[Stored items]
# # # #

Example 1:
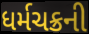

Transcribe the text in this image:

ધર્મચક્રની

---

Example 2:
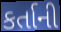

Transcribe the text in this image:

કર્તાની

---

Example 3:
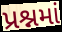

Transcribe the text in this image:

પ્રશ્નમાં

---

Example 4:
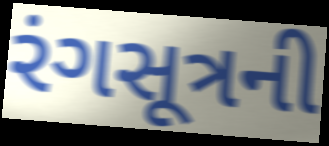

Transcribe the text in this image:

રંગસૂત્રની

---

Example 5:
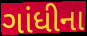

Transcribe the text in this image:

ગાંધીના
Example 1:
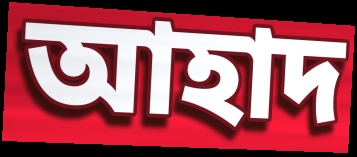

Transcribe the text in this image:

আহাদ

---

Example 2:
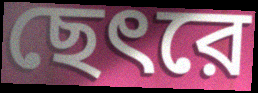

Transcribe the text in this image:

ছেৎরে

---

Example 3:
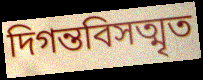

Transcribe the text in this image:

দিগন্তবিসত্মৃত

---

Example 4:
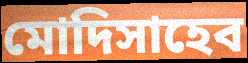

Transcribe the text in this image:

মোদিসাহেব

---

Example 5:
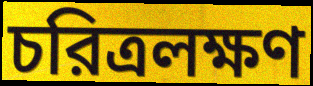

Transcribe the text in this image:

চরিত্রলক্ষণ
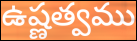
ఉష్ణత్వము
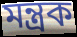
মন্ত্রক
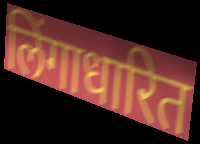
लिंगाधारित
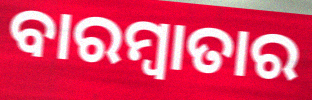
ବାରମ୍ବାତାର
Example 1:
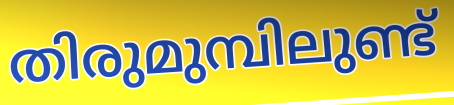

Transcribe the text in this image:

തിരുമുമ്പിലുണ്ട്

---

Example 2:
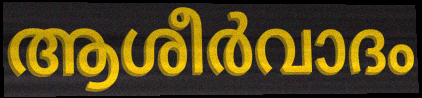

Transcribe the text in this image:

ആശീർവാദം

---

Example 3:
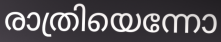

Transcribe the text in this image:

രാത്രിയെന്നോ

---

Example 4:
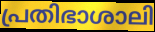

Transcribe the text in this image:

പ്രതിഭാശാലി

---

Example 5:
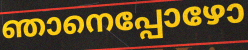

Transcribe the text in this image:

ഞാനെപ്പോഴോ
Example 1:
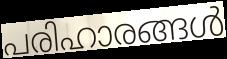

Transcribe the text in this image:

പരിഹാരങ്ങൾ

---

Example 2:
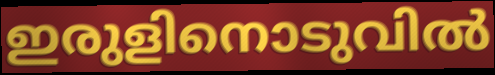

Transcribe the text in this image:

ഇരുളിനൊടുവിൽ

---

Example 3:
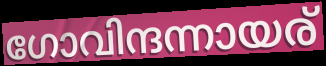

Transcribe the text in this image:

ഗോവിന്ദന്നായര്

# # # #

WHAT IS REQUIRED :: Print all of the rows above line for line with no changes, leaving out the pictures.

ANSWER FOR THE TASK ::
Example 1:

Transcribe the text in this image:

ધર્મચક્રની

---

Example 2:

Transcribe the text in this image:

કર્તાની

---

Example 3:

Transcribe the text in this image:

પ્રશ્નમાં

---

Example 4:

Transcribe the text in this image:

રંગસૂત્રની

---

Example 5:

Transcribe the text in this image:

ગાંધીના
Example 1:

Transcribe the text in this image:

আহাদ

---

Example 2:

Transcribe the text in this image:

ছেৎরে

---

Example 3:

Transcribe the text in this image:

দিগন্তবিসত্মৃত

---

Example 4:

Transcribe the text in this image:

মোদিসাহেব

---

Example 5:

Transcribe the text in this image:

চরিত্রলক্ষণ
ఉష్ణత్వము
মন্ত্রক
लिंगाधारित
ବାରମ୍ବାତାର
Example 1:

Transcribe the text in this image:

തിരുമുമ്പിലുണ്ട്

---

Example 2:

Transcribe the text in this image:

ആശീർവാദം

---

Example 3:

Transcribe the text in this image:

രാത്രിയെന്നോ

---

Example 4:

Transcribe the text in this image:

പ്രതിഭാശാലി

---

Example 5:

Transcribe the text in this image:

ഞാനെപ്പോഴോ
Example 1:

Transcribe the text in this image:

പരിഹാരങ്ങൾ

---

Example 2:

Transcribe the text in this image:

ഇരുളിനൊടുവിൽ

---

Example 3:

Transcribe the text in this image:

ഗോവിന്ദന്നായര്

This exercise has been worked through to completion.